Instruções da tarefa: Liste todas as palavras escritas com hífen no trecho sobre justiça penal consensual, contando cada forma uma única vez.

Trecho fornecido:
═══

Ademais, como afirmado por Luiz Flávio Gomes, tal aceitação seria apenas mais uma expressão da “ampla defesa” constitucionalmente garantida. Aceitar ou não a via consensual alternativa passa a ser estratégia de defesa.
Faz-se necessário abrir um parêntese apenas para suscitar o seguinte ponto: presentes os requisitos legais, o órgão acusatório tem de agir. Não pode, por razões de oportunidade, deixar de formular a proposta. O poderá propor (art. 76), como se percebe, não é um poder puro, é um poder-dever. Esse poder-dever, ademais, possui duplo significado: em primeiro lugar, não pode o MP deixar de formular a proposta por razões de oportunidade; em segundo lugar, não pode deixar de formulá-la quando presentes os requisitos legais, pois nesta última hipótese surge para o autor do fato um direito subjetivo.[6]
Por fim, o terceiro princípio consensual é o da desnecessidade da pena de prisão. Não há inovação legislativa nesse ponto. Há muito tempo que existe o sursis penal do artigo 77 do Código Penal, quer dizer, em lugar de executar uma pena de curta duração, que é nefasta e pode desencadear uma “carreira criminal”, o melhor é fazer com que o autor do fato cumpra certas condições, fora do cárcere. A diferença é que agora tudo é consensual. No clássico sursis tudo é imposto.

═══

Dados registrados:
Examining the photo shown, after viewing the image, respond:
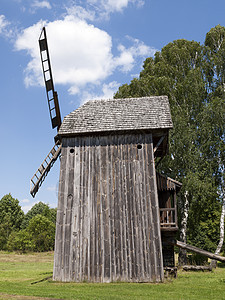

═══

Resposta: Faz-se, poder-dever, formulá-la